_Required work_
Copy every line below exactly, with no changes.

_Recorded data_
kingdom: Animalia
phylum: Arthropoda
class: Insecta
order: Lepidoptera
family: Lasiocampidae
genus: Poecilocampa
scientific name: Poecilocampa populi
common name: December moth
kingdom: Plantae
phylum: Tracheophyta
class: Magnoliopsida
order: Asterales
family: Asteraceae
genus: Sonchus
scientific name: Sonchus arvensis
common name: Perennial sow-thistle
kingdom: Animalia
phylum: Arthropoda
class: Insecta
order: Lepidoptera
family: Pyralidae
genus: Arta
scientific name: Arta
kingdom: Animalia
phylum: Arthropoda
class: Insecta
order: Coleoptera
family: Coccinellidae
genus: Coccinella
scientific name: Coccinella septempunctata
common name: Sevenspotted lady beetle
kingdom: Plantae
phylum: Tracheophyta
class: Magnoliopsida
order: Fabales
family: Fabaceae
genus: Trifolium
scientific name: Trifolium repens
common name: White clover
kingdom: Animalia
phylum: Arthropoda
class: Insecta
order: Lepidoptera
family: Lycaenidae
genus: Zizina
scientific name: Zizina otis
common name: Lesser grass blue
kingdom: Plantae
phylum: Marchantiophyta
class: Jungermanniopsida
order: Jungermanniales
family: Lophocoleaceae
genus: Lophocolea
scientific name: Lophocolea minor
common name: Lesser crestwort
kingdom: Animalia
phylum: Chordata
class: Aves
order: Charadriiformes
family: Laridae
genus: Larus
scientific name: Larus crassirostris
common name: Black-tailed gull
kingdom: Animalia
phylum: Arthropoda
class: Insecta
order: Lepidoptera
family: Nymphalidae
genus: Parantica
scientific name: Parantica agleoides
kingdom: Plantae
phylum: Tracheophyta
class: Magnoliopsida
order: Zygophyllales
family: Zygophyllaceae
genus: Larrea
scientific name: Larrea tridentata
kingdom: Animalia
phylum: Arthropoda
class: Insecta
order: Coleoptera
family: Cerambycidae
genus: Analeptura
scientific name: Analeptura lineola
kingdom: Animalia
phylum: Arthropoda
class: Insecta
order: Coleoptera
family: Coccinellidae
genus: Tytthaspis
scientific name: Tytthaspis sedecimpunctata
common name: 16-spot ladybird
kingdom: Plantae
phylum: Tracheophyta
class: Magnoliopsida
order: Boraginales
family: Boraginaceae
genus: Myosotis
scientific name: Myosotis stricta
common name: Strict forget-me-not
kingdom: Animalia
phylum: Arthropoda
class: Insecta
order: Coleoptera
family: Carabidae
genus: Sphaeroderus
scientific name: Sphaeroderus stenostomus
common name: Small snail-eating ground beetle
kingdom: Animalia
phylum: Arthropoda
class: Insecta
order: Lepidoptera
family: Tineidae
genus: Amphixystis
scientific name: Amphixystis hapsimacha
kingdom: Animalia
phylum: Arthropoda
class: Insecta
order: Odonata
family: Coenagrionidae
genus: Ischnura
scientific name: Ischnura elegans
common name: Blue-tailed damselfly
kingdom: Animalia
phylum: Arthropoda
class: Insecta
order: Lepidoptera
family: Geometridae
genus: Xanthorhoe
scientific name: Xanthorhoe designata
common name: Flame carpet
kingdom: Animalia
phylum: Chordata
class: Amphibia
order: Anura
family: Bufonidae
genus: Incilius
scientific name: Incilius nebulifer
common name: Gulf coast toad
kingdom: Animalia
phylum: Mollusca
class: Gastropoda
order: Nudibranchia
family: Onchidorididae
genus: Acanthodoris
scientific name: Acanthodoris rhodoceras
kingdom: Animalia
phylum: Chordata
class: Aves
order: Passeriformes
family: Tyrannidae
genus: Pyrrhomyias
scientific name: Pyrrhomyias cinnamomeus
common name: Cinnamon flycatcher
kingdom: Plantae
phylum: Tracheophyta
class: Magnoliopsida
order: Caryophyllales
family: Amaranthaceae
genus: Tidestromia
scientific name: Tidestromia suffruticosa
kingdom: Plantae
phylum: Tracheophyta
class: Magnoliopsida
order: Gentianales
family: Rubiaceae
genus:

_Task response_
kingdom: Animalia
phylum: Arthropoda
class: Insecta
order: Lepidoptera
family: Lasiocampidae
genus: Poecilocampa
scientific name: Poecilocampa populi
common name: December moth
kingdom: Plantae
phylum: Tracheophyta
class: Magnoliopsida
order: Asterales
family: Asteraceae
genus: Sonchus
scientific name: Sonchus arvensis
common name: Perennial sow-thistle
kingdom: Animalia
phylum: Arthropoda
class: Insecta
order: Lepidoptera
family: Pyralidae
genus: Arta
scientific name: Arta
kingdom: Animalia
phylum: Arthropoda
class: Insecta
order: Coleoptera
family: Coccinellidae
genus: Coccinella
scientific name: Coccinella septempunctata
common name: Sevenspotted lady beetle
kingdom: Plantae
phylum: Tracheophyta
class: Magnoliopsida
order: Fabales
family: Fabaceae
genus: Trifolium
scientific name: Trifolium repens
common name: White clover
kingdom: Animalia
phylum: Arthropoda
class: Insecta
order: Lepidoptera
family: Lycaenidae
genus: Zizina
scientific name: Zizina otis
common name: Lesser grass blue
kingdom: Plantae
phylum: Marchantiophyta
class: Jungermanniopsida
order: Jungermanniales
family: Lophocoleaceae
genus: Lophocolea
scientific name: Lophocolea minor
common name: Lesser crestwort
kingdom: Animalia
phylum: Chordata
class: Aves
order: Charadriiformes
family: Laridae
genus: Larus
scientific name: Larus crassirostris
common name: Black-tailed gull
kingdom: Animalia
phylum: Arthropoda
class: Insecta
order: Lepidoptera
family: Nymphalidae
genus: Parantica
scientific name: Parantica agleoides
kingdom: Plantae
phylum: Tracheophyta
class: Magnoliopsida
order: Zygophyllales
family: Zygophyllaceae
genus: Larrea
scientific name: Larrea tridentata
kingdom: Animalia
phylum: Arthropoda
class: Insecta
order: Coleoptera
family: Cerambycidae
genus: Analeptura
scientific name: Analeptura lineola
kingdom: Animalia
phylum: Arthropoda
class: Insecta
order: Coleoptera
family: Coccinellidae
genus: Tytthaspis
scientific name: Tytthaspis sedecimpunctata
common name: 16-spot ladybird
kingdom: Plantae
phylum: Tracheophyta
class: Magnoliopsida
order: Boraginales
family: Boraginaceae
genus: Myosotis
scientific name: Myosotis stricta
common name: Strict forget-me-not
kingdom: Animalia
phylum: Arthropoda
class: Insecta
order: Coleoptera
family: Carabidae
genus: Sphaeroderus
scientific name: Sphaeroderus stenostomus
common name: Small snail-eating ground beetle
kingdom: Animalia
phylum: Arthropoda
class: Insecta
order: Lepidoptera
family: Tineidae
genus: Amphixystis
scientific name: Amphixystis hapsimacha
kingdom: Animalia
phylum: Arthropoda
class: Insecta
order: Odonata
family: Coenagrionidae
genus: Ischnura
scientific name: Ischnura elegans
common name: Blue-tailed damselfly
kingdom: Animalia
phylum: Arthropoda
class: Insecta
order: Lepidoptera
family: Geometridae
genus: Xanthorhoe
scientific name: Xanthorhoe designata
common name: Flame carpet
kingdom: Animalia
phylum: Chordata
class: Amphibia
order: Anura
family: Bufonidae
genus: Incilius
scientific name: Incilius nebulifer
common name: Gulf coast toad
kingdom: Animalia
phylum: Mollusca
class: Gastropoda
order: Nudibranchia
family: Onchidorididae
genus: Acanthodoris
scientific name: Acanthodoris rhodoceras
kingdom: Animalia
phylum: Chordata
class: Aves
order: Passeriformes
family: Tyrannidae
genus: Pyrrhomyias
scientific name: Pyrrhomyias cinnamomeus
common name: Cinnamon flycatcher
kingdom: Plantae
phylum: Tracheophyta
class: Magnoliopsida
order: Caryophyllales
family: Amaranthaceae
genus: Tidestromia
scientific name: Tidestromia suffruticosa
kingdom: Plantae
phylum: Tracheophyta
class: Magnoliopsida
order: Gentianales
family: Rubiaceae
genus:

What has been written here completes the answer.